Support for Indigenous peoples’ rights has received a boost, thanks to key decisions adopted last week by the International Union for the Conservation of Nature (IUCN) in Hawaiʻi, USA.
In a landmark pronouncement, the IUCN Members’ Assembly voted to create a new category of membership for Indigenous peoples’ organisations. According to the organisation, this will open the opportunity to strengthen the presence and role of Indigenous organisations in IUCN – a unique membership union gathering 217 state and government agencies, 1,066 NGOs, and networks of over 16,000 experts worldwide.
“Today’s decision to create a specific place for Indigenous peoples in the decision-making process of IUCN marks a major step towards achieving the equitable and sustainable use of natural resources,” says IUCN Director General, Inger Andersen. “Indigenous peoples are key stewards of the world’s biodiversity. By giving them this crucial opportunity to be heard on the international stage, we have made our Union stronger, more inclusive and more democratic.”

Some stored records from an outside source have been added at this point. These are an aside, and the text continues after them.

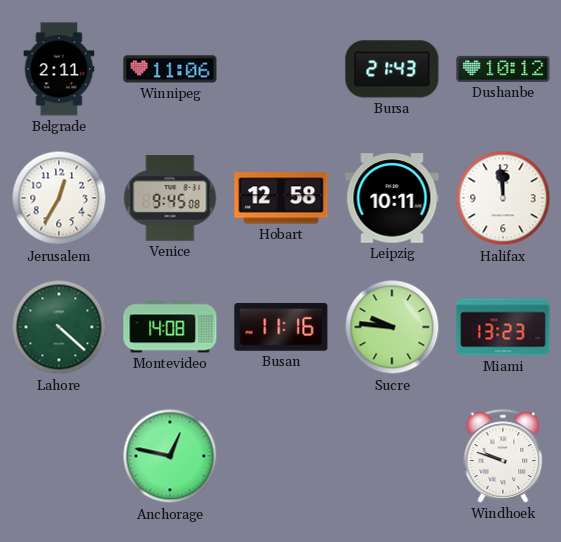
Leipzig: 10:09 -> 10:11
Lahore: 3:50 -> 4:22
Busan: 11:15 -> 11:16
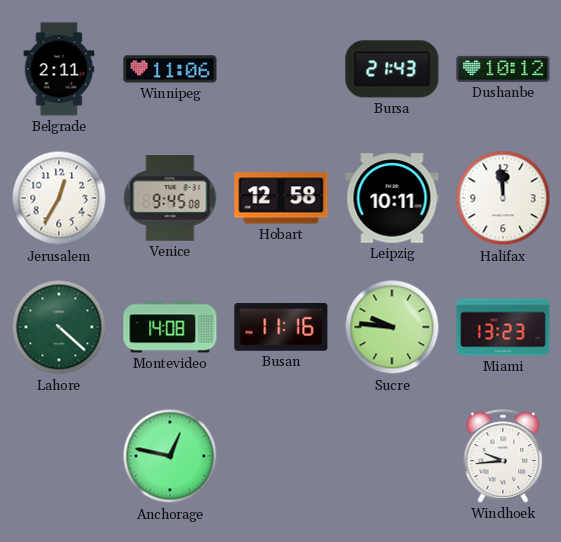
Windhoek: 9:48 -> 9:44
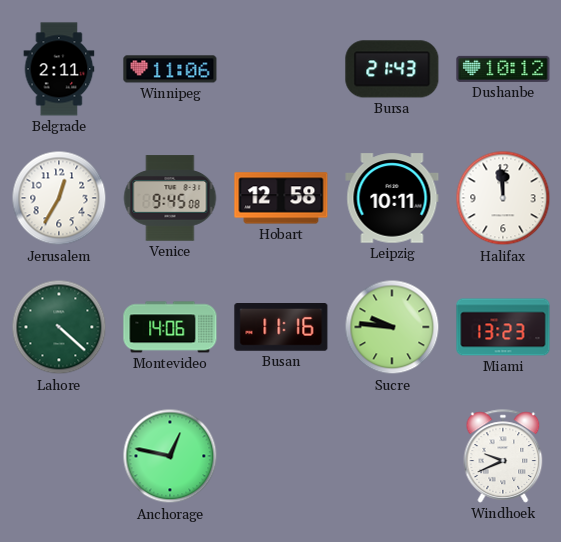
Montevideo: 14:08 -> 14:06
Windhoek: 9:44 -> 9:41
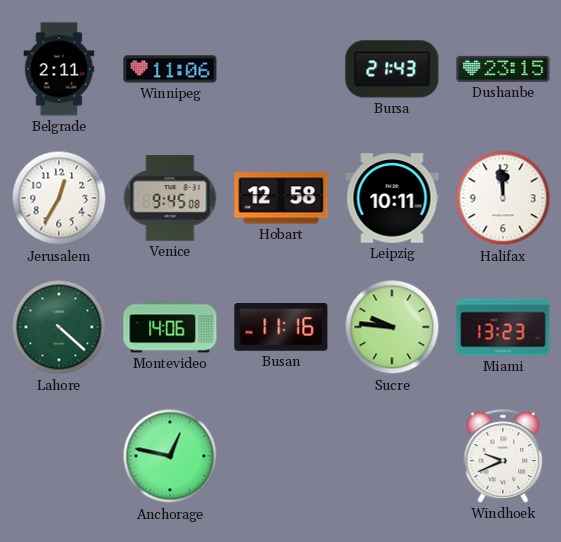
Dushanbe: 10:12 -> 23:15
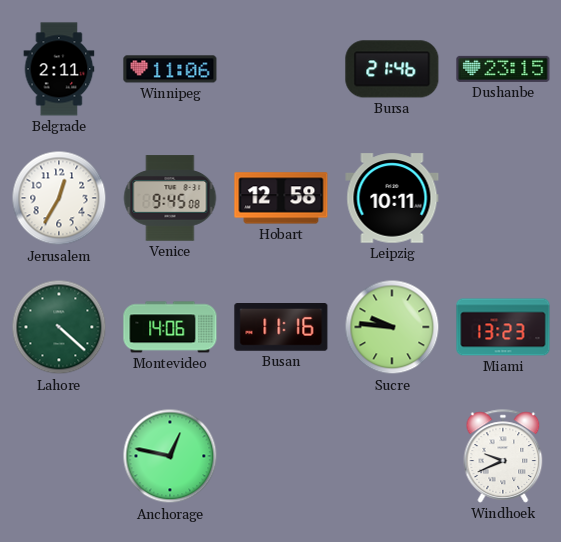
Bursa: 21:43 -> 21:46
Halifax: 11:59 -> none
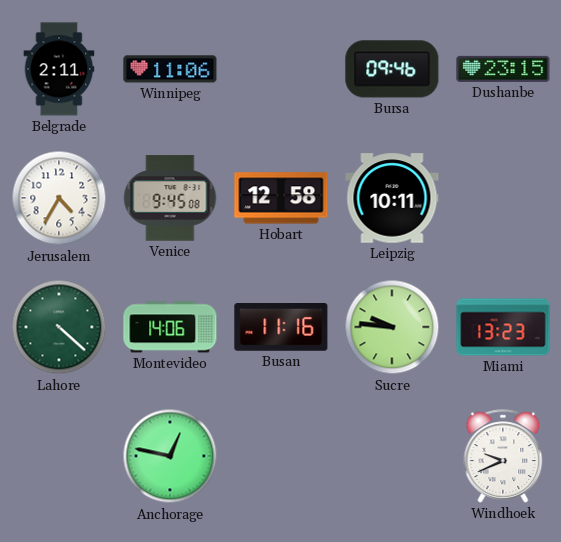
Bursa: 21:46 -> 09:46
Jerusalem: 12:35 -> 4:35
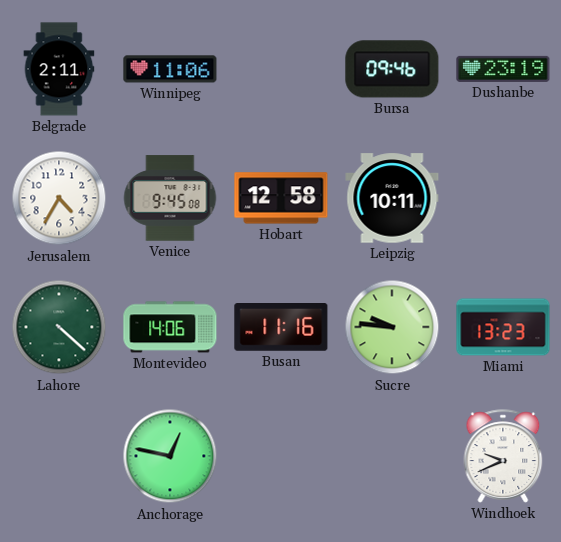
Dushanbe: 23:15 -> 23:19
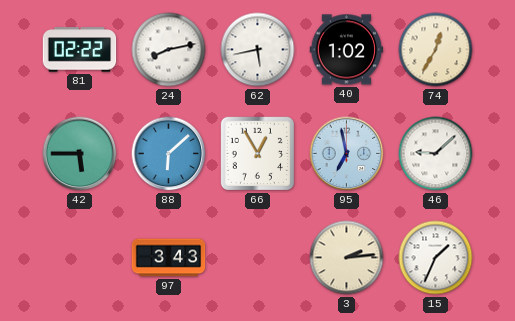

“This decision is historical in that it is the first time in IUCN’s history that a new membership category has been established,” says Aroha Te Pareake Mead, Chair of IUCN’s Commission on Environmental, Economic and Social Policy (CEESP). “It also marks a turning point for the inclusion and full participation of Indigenous peoples in all aspects of IUCN’s work.
“For Indigenous peoples this provides an unprecedented opportunity to contribute to global policy on biocultural conservation, indigenous issues, traditional knowledge and the future direction of conservation as distinct peoples. I am proud of IUCN and its members for doing the right thing and enabling Indigenous peoples to speak for themselves as full members of the Union.”
IUCN Members also called for all protected areas to be considered as no-go areas for environmentally damaging industrial activities and infrastructure developments. IUCN Members emphasised the need for respect of Indigenous peoples’ rights as a high priority, to ensure their free, prior and informed consent in relation to activities in sacred natural sites and territories conserved by Indigenous peoples and local communities. To date, only World Heritage sites have been recognised as off limit.
The need for consideration of the rights of Indigenous peoples has also been emphasised as part of the decision to increase the coverage of marine protected areas in order to achieve effective conservation of the oceans.
IUCN Members voted on a motion related to primary forests, which highlights the role of Indigenous peoples and local communities in conserving intact forest landscapes. Ecosystems such as primary forests are vital for the protection of Indigenous cultures and livelihoods of the poorest and most marginalised communities.
Other motions important for Indigenous peoples have also been adopted on a wide range of topics.
The Members’ Assembly is the highest decision-making body of IUCN. It brings together IUCN Members to debate and establish environmental policy, to approve the IUCN Programme and to elect the IUCN Council and President.
Motions are proposed by IUCN Members every four years to set priorities for the work of IUCN. IUCN’s membership currently stands at over 1,300 and includes some of the most influential government and civil society organisations from more than 160 countries, giving the decisions taken at the IUCN Congress a powerful mandate.
Resolutions and Recommendations on important conservation issues are adopted by this unique global environmental parliament of governments and NGOs, guiding IUCN’s policy and work programme and as well as influencing many other organisations around the world.